> [Aufgabe A]:
Gib die Zeilen der Auflistung als Markdown-Tabelle mit den Spalten „Nummer“ und „Eintrag“ aus und lass Leerzeilen weg. Beginne bei der Zeile, die „catalogue / barcode: US 3149430“ enthält, und höre nach der Zeile auf, die „country: New Caledonia“ enthält.

> [Text]:

---

I. Was war das Besondere an Mangold?
In der Rs. Mangold (EuGH v. 22. 11. 2005, Rs. C-144/04, Slg. 2005, I-9981 = NZA 2005, 1345) entschied der EuGH, dass das europäische Diskriminierungsrecht einer nationalen Regelung nach der der Abschluss befristeter Arbeitsverträge mit Arbeitnehmern, die das 52. Lebensjahr vollendet haben, uneingeschränkt zulässig ist, sofern nicht zu einem vorhergehenden unbefristeten Arbeitsvertrag mit demselben Arbeitgeber ein enger sachlicher Zusammenhang besteht, entgegensteht.

---

> [Gespeicherte Auflistung]:
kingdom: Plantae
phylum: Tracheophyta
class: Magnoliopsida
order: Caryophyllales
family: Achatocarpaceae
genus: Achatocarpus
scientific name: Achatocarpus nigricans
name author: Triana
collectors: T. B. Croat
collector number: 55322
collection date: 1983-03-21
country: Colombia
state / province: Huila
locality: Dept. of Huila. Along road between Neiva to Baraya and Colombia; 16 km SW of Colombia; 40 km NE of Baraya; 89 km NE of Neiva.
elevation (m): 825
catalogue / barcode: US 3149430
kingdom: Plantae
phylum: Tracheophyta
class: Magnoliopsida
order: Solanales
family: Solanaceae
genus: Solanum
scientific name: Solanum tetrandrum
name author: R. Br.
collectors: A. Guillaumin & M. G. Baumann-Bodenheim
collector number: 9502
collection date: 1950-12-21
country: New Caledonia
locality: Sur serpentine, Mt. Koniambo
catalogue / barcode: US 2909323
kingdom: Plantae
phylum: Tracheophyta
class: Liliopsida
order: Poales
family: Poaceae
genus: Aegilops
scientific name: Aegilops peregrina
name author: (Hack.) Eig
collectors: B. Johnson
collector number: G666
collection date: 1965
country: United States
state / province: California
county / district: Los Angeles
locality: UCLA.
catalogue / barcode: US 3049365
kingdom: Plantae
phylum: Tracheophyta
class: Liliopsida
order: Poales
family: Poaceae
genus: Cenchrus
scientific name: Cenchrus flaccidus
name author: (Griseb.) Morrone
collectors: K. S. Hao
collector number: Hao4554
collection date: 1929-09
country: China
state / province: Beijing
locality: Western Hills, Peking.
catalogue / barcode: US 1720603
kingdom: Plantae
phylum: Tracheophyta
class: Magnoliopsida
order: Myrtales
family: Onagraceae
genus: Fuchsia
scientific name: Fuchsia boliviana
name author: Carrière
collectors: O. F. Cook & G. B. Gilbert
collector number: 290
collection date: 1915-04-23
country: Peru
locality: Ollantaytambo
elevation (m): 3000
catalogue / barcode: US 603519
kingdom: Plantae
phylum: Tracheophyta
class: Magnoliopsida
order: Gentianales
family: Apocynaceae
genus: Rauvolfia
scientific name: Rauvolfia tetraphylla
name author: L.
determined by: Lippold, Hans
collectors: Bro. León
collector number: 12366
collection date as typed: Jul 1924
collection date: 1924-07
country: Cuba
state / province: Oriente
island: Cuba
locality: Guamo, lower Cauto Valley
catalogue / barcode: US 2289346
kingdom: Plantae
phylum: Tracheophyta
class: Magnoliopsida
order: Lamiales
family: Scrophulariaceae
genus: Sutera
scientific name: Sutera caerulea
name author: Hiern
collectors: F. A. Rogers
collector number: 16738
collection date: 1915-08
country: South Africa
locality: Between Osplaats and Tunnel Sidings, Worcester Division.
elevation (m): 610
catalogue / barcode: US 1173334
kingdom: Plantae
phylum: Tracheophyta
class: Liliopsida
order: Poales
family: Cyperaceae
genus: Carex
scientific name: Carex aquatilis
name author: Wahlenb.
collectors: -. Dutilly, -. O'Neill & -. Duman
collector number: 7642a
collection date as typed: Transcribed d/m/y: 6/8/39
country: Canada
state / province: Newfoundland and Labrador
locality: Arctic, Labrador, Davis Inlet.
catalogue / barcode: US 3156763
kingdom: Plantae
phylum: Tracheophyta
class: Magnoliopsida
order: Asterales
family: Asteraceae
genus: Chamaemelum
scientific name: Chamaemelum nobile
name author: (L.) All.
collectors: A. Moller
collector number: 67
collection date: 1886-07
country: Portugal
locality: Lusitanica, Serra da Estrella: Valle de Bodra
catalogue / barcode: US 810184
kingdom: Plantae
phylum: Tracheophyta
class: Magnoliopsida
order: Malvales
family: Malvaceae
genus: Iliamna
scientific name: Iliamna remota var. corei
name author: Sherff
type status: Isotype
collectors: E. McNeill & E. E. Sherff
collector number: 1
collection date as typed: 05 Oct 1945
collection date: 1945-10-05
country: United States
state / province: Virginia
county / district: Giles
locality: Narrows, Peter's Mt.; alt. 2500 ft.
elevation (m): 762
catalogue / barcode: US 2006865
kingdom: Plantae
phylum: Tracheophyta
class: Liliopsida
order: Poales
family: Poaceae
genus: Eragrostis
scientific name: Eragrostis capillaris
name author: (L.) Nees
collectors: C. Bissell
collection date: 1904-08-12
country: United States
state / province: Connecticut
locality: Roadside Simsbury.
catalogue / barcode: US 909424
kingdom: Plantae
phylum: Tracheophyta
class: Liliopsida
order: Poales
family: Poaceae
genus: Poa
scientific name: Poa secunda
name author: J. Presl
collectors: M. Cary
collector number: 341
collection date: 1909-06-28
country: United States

---

> [Aufgabe B]:
Schreibe den Text zur Rs. Mangold im selben Stil weiter, beginnend nach seinem letzten Satz.

> [Antwort A]:
| Nummer | Eintrag |
|---|---|
| 1 | catalogue / barcode: US 3149430 |
| 2 | kingdom: Plantae |
| 3 | phylum: Tracheophyta |
| 4 | class: Magnoliopsida |
| 5 | order: Solanales |
| 6 | family: Solanaceae |
| 7 | genus: Solanum |
| 8 | scientific name: Solanum tetrandrum |
| 9 | name author: R. Br. |
| 10 | collectors: A. Guillaumin & M. G. Baumann-Bodenheim |
| 11 | collector number: 9502 |
| 12 | collection date: 1950-12-21 |
| 13 | country: New Caledonia |

> [Antwort B]:
Eine solche Regelung sah § 14 Abs. 3 S. 4 TzBfG a.F. vor. Dass diese durch die Entscheidung des EuGH für mit Europarecht nicht vereinbar erklärt wurde, war vorher erwartet worden. In der ausgesprochenen Rechtsfolge allerdings wich das Urteil – für viele zunächst überraschend – von der Erwartung der Beobachter ab: In der Literatur hielt man die Europarechtswidrigkeit des § 14 Abs. 3 S. 4 TzBfG zunächst für folgenlos. Der Verstoß gegen die europäische Diskriminierungsrichtline 2000/78/EG war eben nur ein Richtlinienverstoß. Da Richtlinen nicht unmittelbar im nationalen Recht anwendbar sind, bleiben gegen die verstoßende nationale Normen nach ganz h.M. anwendbar.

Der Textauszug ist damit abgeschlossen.